Input:
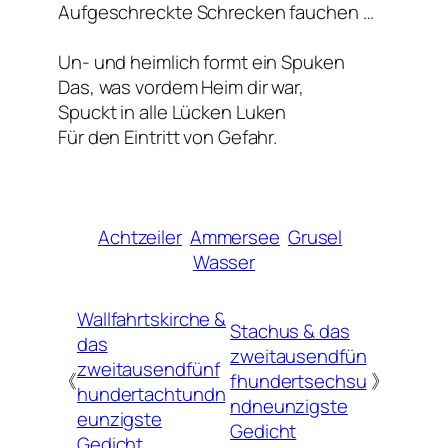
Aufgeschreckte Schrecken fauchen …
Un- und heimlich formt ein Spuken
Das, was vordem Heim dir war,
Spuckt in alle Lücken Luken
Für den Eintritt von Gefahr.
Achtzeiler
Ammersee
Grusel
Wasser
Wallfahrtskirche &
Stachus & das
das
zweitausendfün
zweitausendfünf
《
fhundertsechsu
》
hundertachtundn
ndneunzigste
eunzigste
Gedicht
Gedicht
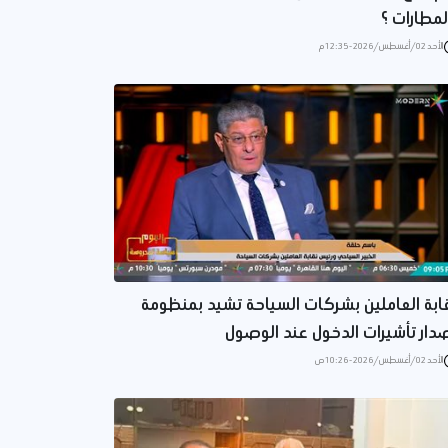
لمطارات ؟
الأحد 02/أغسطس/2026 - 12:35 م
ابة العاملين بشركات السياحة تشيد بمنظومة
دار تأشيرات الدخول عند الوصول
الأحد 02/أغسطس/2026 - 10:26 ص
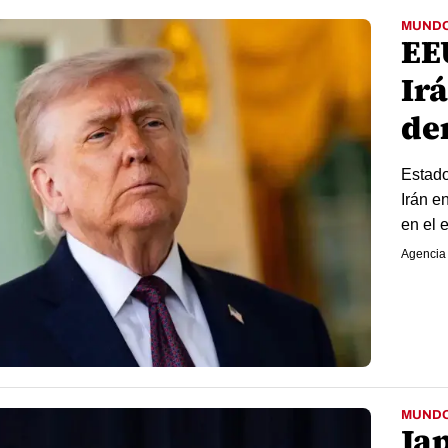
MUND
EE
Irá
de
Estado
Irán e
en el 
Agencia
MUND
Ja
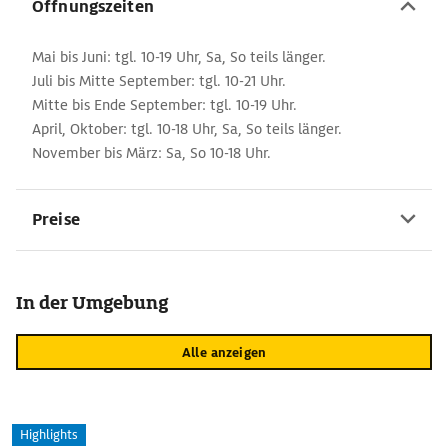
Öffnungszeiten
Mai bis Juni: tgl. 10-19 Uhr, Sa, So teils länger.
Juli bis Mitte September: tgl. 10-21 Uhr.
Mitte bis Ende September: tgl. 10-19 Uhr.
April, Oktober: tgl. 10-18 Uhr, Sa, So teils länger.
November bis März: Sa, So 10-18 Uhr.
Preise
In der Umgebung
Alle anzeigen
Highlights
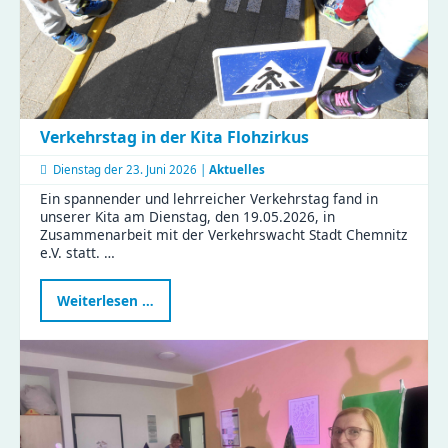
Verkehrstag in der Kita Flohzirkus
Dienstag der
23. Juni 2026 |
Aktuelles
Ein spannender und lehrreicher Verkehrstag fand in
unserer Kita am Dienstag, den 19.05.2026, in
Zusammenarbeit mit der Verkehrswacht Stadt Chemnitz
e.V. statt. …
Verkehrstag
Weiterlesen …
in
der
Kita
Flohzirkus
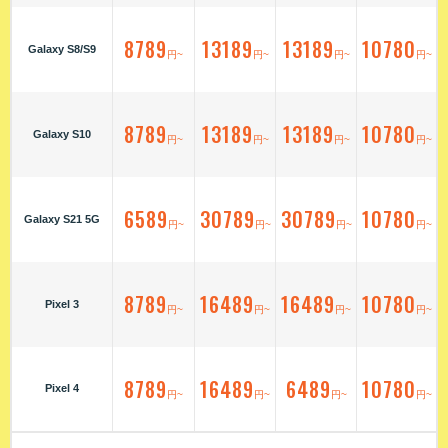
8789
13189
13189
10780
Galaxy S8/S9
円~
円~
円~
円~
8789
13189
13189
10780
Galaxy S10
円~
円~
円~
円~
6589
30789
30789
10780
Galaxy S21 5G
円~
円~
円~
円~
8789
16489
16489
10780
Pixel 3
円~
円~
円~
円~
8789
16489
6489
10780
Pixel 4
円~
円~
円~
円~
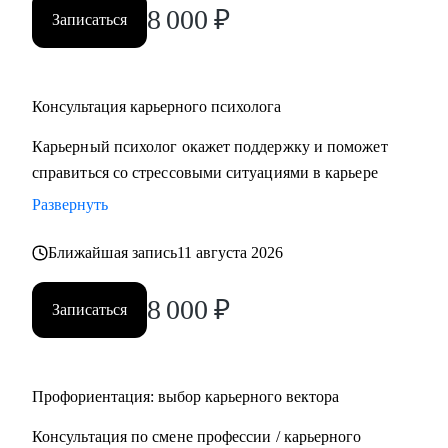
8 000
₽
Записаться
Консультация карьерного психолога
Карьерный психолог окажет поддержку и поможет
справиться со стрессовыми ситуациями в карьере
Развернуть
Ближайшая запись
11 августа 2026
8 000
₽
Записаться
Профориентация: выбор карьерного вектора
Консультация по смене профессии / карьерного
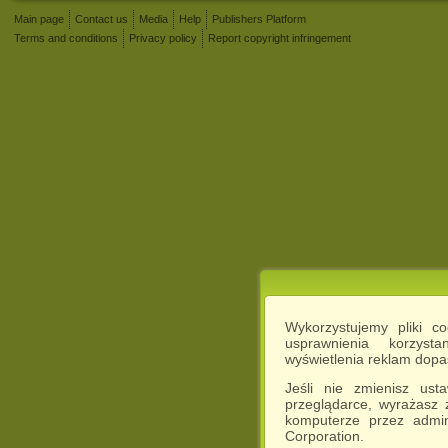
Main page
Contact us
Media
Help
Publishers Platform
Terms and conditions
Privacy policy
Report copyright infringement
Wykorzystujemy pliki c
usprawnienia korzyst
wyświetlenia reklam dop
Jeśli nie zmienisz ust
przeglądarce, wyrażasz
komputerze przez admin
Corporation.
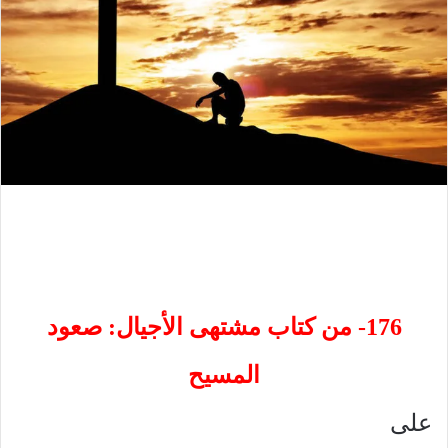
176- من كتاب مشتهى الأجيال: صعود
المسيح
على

Task goal:
Locate every line in the records above that contains the string "teils", and copy each such line. Case counts.

Reply:
Mai bis Juni: tgl. 10-19 Uhr, Sa, So teils länger.
April, Oktober: tgl. 10-18 Uhr, Sa, So teils länger.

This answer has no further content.